Reflecting disarming immediacy, while remaining critical of uneven power dynamics and the political economy of culture, Collins’ diverse practice underlines everyday hardships, a shared sense of solidarity, and what it means to relate to one another.

Collins is currently based in Berlin and Wuppertal, Germany. He is Professor of Video and Performance at the Academy of Media Arts Cologne.

Additional Information 

 

Additional Information

The first programme for IMMA Screen presents works by six artists over six months. Including Helen Cammock, Phil Collins, Vivienne Dick, Kevin Gaffney, Isabel Nolan and Alanna O’Kelly.

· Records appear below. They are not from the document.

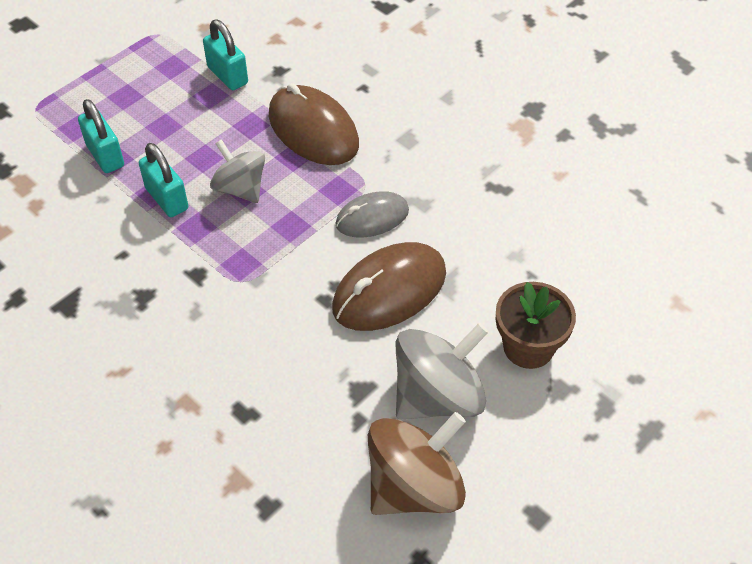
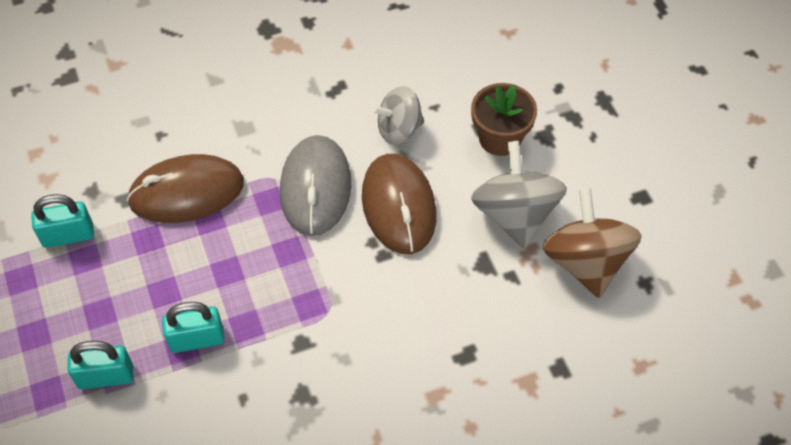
camera: 65 degrees left, 5 degrees up
(240, 188) = (221, 275): grey spinning top -> grey spinning top (399, 129)
(372, 217) = (315, 188): grey mouse -> grey mouse, size x1.60

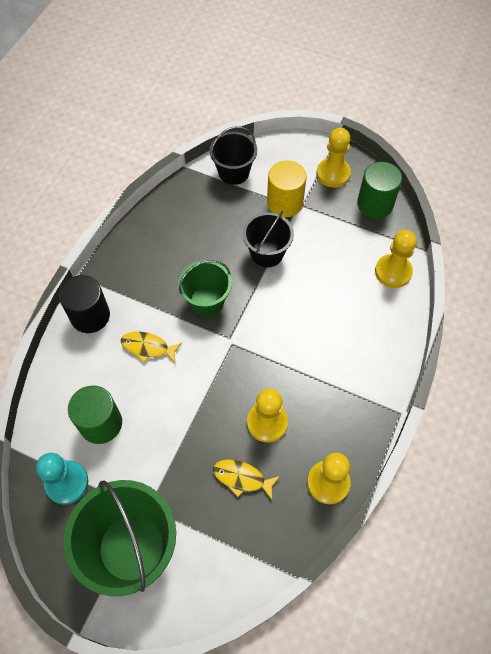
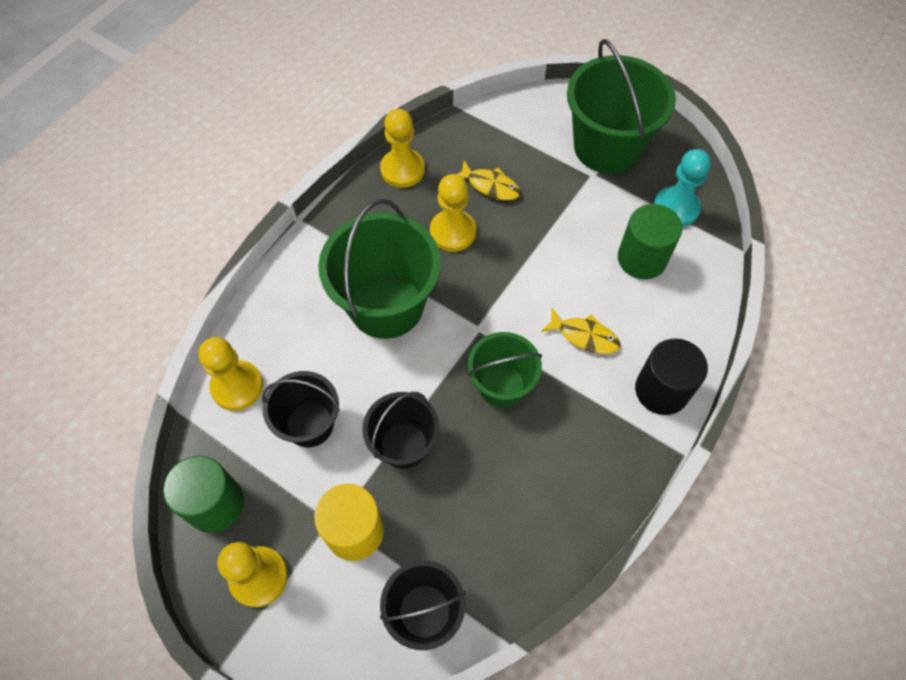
camera: 170 degrees left, 0 degrees up
(305, 347) = (386, 305): none -> green bucket
(333, 256) = (310, 424): none -> black bucket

In different ways, these works engage with performance and the role of the camera in the construction and mediation of identity. From Isabel Nolan’s humourous explorations of performed identity in Sloganeering 1-4 (2001), to Phil Collins’ confronting insight into the depiction of war victims by journalists in how to make a refugee (1999). In thinking about the psychological implications of newly imposed physical distancing between ourselves and others, the programme invites a timely reflection on the power and politics of representation and the continuous fabrications of the self and the other. A number of these works, including Sanctuary/Wastelands (1994) by Alanna O’Kelly, also deal poignantly with ideas of loss and erasure.